• [Requirement] Your answer must be every line of the data that holds the string "напірно".

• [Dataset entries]

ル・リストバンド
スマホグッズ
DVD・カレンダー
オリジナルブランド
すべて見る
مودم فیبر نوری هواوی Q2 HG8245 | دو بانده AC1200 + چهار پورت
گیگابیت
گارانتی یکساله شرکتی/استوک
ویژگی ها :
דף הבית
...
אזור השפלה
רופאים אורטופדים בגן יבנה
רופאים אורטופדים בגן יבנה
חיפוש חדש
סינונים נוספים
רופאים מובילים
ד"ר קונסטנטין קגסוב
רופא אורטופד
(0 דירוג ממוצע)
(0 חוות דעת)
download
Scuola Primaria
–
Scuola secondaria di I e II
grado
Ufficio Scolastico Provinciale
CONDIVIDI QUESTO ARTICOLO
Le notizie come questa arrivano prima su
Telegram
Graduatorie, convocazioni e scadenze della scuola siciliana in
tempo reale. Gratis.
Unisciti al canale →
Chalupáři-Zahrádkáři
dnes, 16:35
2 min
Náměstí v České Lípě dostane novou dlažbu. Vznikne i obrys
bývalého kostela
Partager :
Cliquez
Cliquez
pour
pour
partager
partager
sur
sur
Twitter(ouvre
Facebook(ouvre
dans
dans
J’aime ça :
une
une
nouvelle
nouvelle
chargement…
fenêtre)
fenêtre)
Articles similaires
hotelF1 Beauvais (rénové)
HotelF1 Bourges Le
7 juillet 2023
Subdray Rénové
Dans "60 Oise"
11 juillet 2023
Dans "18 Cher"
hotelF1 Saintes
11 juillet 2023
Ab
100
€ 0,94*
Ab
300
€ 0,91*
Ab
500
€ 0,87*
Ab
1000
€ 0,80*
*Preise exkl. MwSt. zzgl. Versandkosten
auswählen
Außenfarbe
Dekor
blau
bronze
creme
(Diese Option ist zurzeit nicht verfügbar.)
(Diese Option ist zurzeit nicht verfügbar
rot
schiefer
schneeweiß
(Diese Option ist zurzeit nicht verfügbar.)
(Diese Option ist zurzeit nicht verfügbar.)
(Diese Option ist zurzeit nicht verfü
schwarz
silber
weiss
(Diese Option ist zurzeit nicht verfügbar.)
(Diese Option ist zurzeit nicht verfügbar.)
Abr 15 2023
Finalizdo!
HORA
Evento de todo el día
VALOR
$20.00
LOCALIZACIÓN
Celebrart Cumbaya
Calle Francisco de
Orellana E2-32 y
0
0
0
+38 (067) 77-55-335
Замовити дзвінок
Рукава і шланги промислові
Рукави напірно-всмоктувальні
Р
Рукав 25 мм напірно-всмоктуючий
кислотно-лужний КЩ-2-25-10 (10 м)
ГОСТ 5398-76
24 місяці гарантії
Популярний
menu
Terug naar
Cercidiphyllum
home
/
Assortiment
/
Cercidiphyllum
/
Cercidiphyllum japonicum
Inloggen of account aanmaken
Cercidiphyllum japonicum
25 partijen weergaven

• [Answer below]
Рукави напірно-всмоктувальні
Рукав 25 мм напірно-всмоктуючий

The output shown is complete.